DESCRIPTION OF THE TASK: The listing needs restating word for word.

RECORDS TO USE:
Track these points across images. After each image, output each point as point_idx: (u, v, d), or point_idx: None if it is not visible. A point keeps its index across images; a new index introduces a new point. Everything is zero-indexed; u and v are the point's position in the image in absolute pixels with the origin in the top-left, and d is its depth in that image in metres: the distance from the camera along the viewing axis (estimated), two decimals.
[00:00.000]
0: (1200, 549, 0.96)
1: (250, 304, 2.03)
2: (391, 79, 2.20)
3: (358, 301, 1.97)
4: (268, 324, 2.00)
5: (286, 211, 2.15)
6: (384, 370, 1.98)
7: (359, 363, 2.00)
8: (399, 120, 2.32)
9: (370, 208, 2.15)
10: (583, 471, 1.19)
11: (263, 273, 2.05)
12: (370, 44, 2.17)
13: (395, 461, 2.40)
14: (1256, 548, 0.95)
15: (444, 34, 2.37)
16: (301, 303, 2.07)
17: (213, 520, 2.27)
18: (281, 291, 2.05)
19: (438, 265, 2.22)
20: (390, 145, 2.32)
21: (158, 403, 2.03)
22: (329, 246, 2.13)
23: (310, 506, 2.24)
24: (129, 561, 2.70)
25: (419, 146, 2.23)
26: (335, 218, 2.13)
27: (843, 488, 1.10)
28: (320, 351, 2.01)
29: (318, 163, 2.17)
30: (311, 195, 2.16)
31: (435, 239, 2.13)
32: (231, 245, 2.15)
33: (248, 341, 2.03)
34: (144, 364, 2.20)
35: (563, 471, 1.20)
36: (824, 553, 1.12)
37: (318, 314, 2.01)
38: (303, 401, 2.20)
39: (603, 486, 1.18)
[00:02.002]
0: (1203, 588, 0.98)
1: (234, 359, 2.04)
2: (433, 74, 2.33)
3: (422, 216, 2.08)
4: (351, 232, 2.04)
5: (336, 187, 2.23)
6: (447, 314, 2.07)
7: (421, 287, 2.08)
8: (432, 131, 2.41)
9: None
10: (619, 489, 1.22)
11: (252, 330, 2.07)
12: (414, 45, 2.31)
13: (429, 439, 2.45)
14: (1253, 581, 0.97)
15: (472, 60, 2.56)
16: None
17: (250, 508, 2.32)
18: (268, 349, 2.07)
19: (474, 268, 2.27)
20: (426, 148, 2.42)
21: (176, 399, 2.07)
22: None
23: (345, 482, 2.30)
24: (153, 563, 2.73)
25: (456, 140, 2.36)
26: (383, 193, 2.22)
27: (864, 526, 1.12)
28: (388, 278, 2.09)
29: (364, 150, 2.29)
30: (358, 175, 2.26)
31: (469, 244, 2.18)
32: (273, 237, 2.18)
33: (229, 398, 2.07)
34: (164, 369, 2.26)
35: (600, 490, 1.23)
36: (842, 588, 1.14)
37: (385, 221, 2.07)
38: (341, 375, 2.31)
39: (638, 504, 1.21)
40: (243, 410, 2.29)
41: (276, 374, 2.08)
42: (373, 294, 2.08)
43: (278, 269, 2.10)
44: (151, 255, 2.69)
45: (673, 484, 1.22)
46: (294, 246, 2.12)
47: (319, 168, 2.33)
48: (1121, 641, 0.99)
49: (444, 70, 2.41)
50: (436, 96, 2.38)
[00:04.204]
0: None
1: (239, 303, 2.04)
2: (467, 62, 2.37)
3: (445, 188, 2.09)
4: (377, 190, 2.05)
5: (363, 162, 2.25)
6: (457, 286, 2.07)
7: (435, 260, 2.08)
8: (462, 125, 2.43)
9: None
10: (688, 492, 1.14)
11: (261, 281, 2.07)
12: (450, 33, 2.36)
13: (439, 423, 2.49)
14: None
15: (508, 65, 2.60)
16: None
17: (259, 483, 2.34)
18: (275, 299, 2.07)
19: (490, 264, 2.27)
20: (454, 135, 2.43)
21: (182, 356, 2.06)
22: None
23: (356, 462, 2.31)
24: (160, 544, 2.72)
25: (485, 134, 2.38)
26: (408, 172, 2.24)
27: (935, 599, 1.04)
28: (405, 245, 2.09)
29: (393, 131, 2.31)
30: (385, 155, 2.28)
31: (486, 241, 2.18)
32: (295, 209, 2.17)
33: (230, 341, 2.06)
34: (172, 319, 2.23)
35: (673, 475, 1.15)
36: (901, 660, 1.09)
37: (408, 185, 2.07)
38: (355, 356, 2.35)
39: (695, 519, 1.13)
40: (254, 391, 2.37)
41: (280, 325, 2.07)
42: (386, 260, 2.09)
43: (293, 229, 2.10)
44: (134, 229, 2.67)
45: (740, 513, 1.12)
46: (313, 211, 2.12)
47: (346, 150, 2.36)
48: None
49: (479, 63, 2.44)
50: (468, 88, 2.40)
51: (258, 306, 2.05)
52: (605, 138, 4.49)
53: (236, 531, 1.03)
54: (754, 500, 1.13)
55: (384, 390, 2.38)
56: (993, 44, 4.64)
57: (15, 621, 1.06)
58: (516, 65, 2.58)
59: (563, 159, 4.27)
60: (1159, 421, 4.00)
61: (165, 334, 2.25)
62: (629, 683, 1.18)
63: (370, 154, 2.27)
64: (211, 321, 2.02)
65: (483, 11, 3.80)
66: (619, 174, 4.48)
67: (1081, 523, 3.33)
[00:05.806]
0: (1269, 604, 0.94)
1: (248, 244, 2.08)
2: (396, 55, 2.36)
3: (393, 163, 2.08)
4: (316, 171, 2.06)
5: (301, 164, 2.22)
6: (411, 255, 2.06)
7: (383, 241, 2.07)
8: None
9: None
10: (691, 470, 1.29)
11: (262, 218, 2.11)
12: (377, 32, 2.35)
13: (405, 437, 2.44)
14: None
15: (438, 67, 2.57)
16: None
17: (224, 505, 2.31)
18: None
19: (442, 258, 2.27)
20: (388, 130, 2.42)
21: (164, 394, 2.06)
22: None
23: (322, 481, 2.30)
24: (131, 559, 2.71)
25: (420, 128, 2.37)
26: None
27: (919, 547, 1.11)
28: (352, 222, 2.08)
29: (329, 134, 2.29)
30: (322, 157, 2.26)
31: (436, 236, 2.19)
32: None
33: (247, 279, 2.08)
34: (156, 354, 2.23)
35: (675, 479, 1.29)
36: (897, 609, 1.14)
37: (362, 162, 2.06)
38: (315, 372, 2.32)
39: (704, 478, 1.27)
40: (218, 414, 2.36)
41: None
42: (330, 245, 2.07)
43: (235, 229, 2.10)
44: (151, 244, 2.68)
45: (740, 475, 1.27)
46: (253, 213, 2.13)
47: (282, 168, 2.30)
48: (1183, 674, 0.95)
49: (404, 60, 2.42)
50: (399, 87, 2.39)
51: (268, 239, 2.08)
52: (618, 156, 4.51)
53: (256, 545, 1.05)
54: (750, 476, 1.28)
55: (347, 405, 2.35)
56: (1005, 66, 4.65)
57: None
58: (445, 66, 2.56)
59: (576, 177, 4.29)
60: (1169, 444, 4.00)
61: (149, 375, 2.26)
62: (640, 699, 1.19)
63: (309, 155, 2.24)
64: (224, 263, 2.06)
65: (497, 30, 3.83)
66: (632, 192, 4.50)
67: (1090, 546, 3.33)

ANSWER TO THIS TASK:
Track these points across images. After each image, output each point as point_idx: (u, v, d), or point_idx: None if it is not visible. A point keeps its index across images; a new index introduces a new point. Everything is zero-indexed; u and v are the point's position in the image in absolute pixels with the origin in the top-left, and d is its depth in that image in metres: the distance from the camera along the viewing axis (estimated), two decimals.
[00:00.000]
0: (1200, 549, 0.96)
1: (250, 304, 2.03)
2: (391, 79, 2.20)
3: (358, 301, 1.97)
4: (268, 324, 2.00)
5: (286, 211, 2.15)
6: (384, 370, 1.98)
7: (359, 363, 2.00)
8: (399, 120, 2.32)
9: (370, 208, 2.15)
10: (583, 471, 1.19)
11: (263, 273, 2.05)
12: (370, 44, 2.17)
13: (395, 461, 2.40)
14: (1256, 548, 0.95)
15: (444, 34, 2.37)
16: (301, 303, 2.07)
17: (213, 520, 2.27)
18: (281, 291, 2.05)
19: (438, 265, 2.22)
20: (390, 145, 2.32)
21: (158, 403, 2.03)
22: (329, 246, 2.13)
23: (310, 506, 2.24)
24: (129, 561, 2.70)
25: (419, 146, 2.23)
26: (335, 218, 2.13)
27: (843, 488, 1.10)
28: (320, 351, 2.01)
29: (318, 163, 2.17)
30: (311, 195, 2.16)
31: (435, 239, 2.13)
32: (231, 245, 2.15)
33: (248, 341, 2.03)
34: (144, 364, 2.20)
35: (563, 471, 1.20)
36: (824, 553, 1.12)
37: (318, 314, 2.01)
38: (303, 401, 2.20)
39: (603, 486, 1.18)
[00:02.002]
0: (1203, 588, 0.98)
1: (234, 359, 2.04)
2: (433, 74, 2.33)
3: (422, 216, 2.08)
4: (351, 232, 2.04)
5: (336, 187, 2.23)
6: (447, 314, 2.07)
7: (421, 287, 2.08)
8: (432, 131, 2.41)
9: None
10: (619, 489, 1.22)
11: (252, 330, 2.07)
12: (414, 45, 2.31)
13: (429, 439, 2.45)
14: (1253, 581, 0.97)
15: (472, 60, 2.56)
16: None
17: (250, 508, 2.32)
18: (268, 349, 2.07)
19: (474, 268, 2.27)
20: (426, 148, 2.42)
21: (176, 399, 2.07)
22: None
23: (345, 482, 2.30)
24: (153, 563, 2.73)
25: (456, 140, 2.36)
26: (383, 193, 2.22)
27: (864, 526, 1.12)
28: (388, 278, 2.09)
29: (364, 150, 2.29)
30: (358, 175, 2.26)
31: (469, 244, 2.18)
32: (273, 237, 2.18)
33: (229, 398, 2.07)
34: (164, 369, 2.26)
35: (600, 490, 1.23)
36: (842, 588, 1.14)
37: (385, 221, 2.07)
38: (341, 375, 2.31)
39: (638, 504, 1.21)
40: (243, 410, 2.29)
41: (276, 374, 2.08)
42: (373, 294, 2.08)
43: (278, 269, 2.10)
44: (151, 255, 2.69)
45: (673, 484, 1.22)
46: (294, 246, 2.12)
47: (319, 168, 2.33)
48: (1121, 641, 0.99)
49: (444, 70, 2.41)
50: (436, 96, 2.38)
[00:04.204]
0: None
1: (239, 303, 2.04)
2: (467, 62, 2.37)
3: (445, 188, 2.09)
4: (377, 190, 2.05)
5: (363, 162, 2.25)
6: (457, 286, 2.07)
7: (435, 260, 2.08)
8: (462, 125, 2.43)
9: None
10: (688, 492, 1.14)
11: (261, 281, 2.07)
12: (450, 33, 2.36)
13: (439, 423, 2.49)
14: None
15: (508, 65, 2.60)
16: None
17: (259, 483, 2.34)
18: (275, 299, 2.07)
19: (490, 264, 2.27)
20: (454, 135, 2.43)
21: (182, 356, 2.06)
22: None
23: (356, 462, 2.31)
24: (160, 544, 2.72)
25: (485, 134, 2.38)
26: (408, 172, 2.24)
27: (935, 599, 1.04)
28: (405, 245, 2.09)
29: (393, 131, 2.31)
30: (385, 155, 2.28)
31: (486, 241, 2.18)
32: (295, 209, 2.17)
33: (230, 341, 2.06)
34: (172, 319, 2.23)
35: (673, 475, 1.15)
36: (901, 660, 1.09)
37: (408, 185, 2.07)
38: (355, 356, 2.35)
39: (695, 519, 1.13)
40: (254, 391, 2.37)
41: (280, 325, 2.07)
42: (386, 260, 2.09)
43: (293, 229, 2.10)
44: (134, 229, 2.67)
45: (740, 513, 1.12)
46: (313, 211, 2.12)
47: (346, 150, 2.36)
48: None
49: (479, 63, 2.44)
50: (468, 88, 2.40)
51: (258, 306, 2.05)
52: (605, 138, 4.49)
53: (236, 531, 1.03)
54: (754, 500, 1.13)
55: (384, 390, 2.38)
56: (993, 44, 4.64)
57: (15, 621, 1.06)
58: (516, 65, 2.58)
59: (563, 159, 4.27)
60: (1159, 421, 4.00)
61: (165, 334, 2.25)
62: (629, 683, 1.18)
63: (370, 154, 2.27)
64: (211, 321, 2.02)
65: (483, 11, 3.80)
66: (619, 174, 4.48)
67: (1081, 523, 3.33)
[00:05.806]
0: (1269, 604, 0.94)
1: (248, 244, 2.08)
2: (396, 55, 2.36)
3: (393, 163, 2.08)
4: (316, 171, 2.06)
5: (301, 164, 2.22)
6: (411, 255, 2.06)
7: (383, 241, 2.07)
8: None
9: None
10: (691, 470, 1.29)
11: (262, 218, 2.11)
12: (377, 32, 2.35)
13: (405, 437, 2.44)
14: None
15: (438, 67, 2.57)
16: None
17: (224, 505, 2.31)
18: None
19: (442, 258, 2.27)
20: (388, 130, 2.42)
21: (164, 394, 2.06)
22: None
23: (322, 481, 2.30)
24: (131, 559, 2.71)
25: (420, 128, 2.37)
26: None
27: (919, 547, 1.11)
28: (352, 222, 2.08)
29: (329, 134, 2.29)
30: (322, 157, 2.26)
31: (436, 236, 2.19)
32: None
33: (247, 279, 2.08)
34: (156, 354, 2.23)
35: (675, 479, 1.29)
36: (897, 609, 1.14)
37: (362, 162, 2.06)
38: (315, 372, 2.32)
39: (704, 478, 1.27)
40: (218, 414, 2.36)
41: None
42: (330, 245, 2.07)
43: (235, 229, 2.10)
44: (151, 244, 2.68)
45: (740, 475, 1.27)
46: (253, 213, 2.13)
47: (282, 168, 2.30)
48: (1183, 674, 0.95)
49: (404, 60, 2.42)
50: (399, 87, 2.39)
51: (268, 239, 2.08)
52: (618, 156, 4.51)
53: (256, 545, 1.05)
54: (750, 476, 1.28)
55: (347, 405, 2.35)
56: (1005, 66, 4.65)
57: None
58: (445, 66, 2.56)
59: (576, 177, 4.29)
60: (1169, 444, 4.00)
61: (149, 375, 2.26)
62: (640, 699, 1.19)
63: (309, 155, 2.24)
64: (224, 263, 2.06)
65: (497, 30, 3.83)
66: (632, 192, 4.50)
67: (1090, 546, 3.33)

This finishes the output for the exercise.